Life cycle environmental and economic assessments of industry-level hydrogen production technologies

Hydrogen energy is pivotal for global decarbonization due to its high energy density and potential to achieve carbon neutrality. This study employs life cycle assessment (LCA) and life cycle cost (LCC) to evaluate the environmental and economic performance of five hydrogen production technologies in China: methanol steam reforming (MSR), steam methane reforming (SMR), coke oven gas reforming (COG), coal gasification (CGH), and renewable energy water electrolysis (REWE).
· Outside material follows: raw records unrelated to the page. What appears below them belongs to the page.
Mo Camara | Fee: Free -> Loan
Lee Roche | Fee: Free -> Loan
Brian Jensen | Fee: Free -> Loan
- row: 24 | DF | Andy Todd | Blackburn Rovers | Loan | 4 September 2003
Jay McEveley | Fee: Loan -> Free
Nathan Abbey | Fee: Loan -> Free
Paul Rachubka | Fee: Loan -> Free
Based on comprehensive industry data, the LCA results show that REWE emits only 465 kg CO₂ eq per ton of hydrogen but underperforms in terms of photochemical ozone formation potential and resource consumption. LCC and net present value (NPV) analyses indicate COG has the lowest cost (USD 1220/ton), while CGH break evens within 1–2 years. Scenario analyses aligned with China's “dual carbon” goals project that hydrogen demand will reach 100 million tons by 2060, with renewable hydrogen accounting for 70–80 % of the supply. This pathway could reduce the global warming potential to 23.9 % of the 2020 levels and lower green hydrogen costs by 71.5 %, despite a 392 % increase in energy consumption. This study provides an industry-level benchmarking framework to support technology selection and sustainable hydrogen planning.